- EXERCISE PROMPT
Display, in full, every line of the records below that contains the string "from".

--------------------------------------------------

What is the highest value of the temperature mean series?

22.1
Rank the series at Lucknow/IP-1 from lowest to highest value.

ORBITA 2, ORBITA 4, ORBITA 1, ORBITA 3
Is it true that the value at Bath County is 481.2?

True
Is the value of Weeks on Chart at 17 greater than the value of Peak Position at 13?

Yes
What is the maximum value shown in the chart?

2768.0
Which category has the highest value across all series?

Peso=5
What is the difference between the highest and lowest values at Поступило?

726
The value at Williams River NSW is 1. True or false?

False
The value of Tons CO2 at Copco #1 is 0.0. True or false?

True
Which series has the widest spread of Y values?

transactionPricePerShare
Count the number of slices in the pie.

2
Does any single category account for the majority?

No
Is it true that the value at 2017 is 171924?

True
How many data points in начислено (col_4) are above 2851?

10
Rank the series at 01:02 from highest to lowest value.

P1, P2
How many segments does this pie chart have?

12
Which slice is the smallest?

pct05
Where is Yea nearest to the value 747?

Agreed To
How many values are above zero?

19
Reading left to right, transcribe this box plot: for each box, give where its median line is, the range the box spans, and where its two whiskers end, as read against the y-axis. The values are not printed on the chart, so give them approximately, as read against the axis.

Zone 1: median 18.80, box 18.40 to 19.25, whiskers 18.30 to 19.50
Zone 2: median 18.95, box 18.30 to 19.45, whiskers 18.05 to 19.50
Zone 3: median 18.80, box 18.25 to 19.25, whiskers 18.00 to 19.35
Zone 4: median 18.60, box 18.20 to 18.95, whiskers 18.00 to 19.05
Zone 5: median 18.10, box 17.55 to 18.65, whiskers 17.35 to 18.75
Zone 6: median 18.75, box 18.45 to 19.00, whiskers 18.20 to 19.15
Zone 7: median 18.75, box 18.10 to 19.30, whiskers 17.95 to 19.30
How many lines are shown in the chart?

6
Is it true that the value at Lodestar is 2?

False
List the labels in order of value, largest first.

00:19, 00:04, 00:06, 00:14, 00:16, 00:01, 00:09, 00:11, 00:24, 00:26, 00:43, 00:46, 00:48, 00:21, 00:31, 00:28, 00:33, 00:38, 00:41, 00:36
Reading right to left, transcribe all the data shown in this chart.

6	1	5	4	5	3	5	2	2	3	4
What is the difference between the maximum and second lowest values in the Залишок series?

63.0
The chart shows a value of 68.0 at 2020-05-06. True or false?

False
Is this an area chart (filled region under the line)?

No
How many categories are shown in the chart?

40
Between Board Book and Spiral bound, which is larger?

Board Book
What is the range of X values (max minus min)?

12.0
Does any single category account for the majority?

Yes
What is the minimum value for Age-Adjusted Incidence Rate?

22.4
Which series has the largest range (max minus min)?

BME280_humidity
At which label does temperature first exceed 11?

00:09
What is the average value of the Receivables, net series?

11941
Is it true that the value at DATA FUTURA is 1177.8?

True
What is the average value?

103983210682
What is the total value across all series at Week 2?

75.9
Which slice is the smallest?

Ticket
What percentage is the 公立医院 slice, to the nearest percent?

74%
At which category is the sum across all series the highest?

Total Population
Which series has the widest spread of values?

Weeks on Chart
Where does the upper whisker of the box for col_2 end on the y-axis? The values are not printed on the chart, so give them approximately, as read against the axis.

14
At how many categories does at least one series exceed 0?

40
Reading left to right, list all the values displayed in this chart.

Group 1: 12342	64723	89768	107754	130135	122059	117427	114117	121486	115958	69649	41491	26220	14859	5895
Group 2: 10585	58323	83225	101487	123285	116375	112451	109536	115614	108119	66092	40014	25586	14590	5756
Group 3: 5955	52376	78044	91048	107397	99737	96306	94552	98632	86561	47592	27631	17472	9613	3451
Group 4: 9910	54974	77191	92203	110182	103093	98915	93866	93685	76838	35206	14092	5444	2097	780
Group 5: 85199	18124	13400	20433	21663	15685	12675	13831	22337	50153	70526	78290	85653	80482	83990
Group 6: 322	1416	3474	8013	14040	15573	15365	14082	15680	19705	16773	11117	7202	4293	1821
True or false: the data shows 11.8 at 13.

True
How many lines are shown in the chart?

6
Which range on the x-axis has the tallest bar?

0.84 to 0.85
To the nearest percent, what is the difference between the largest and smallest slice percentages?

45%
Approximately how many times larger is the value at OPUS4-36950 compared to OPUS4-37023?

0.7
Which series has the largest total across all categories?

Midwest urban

--------------------------------------------------

- RESULT FOR THIS EXERCISE
Rank the series at Lucknow/IP-1 from lowest to highest value.
Rank the series at 01:02 from highest to lowest value.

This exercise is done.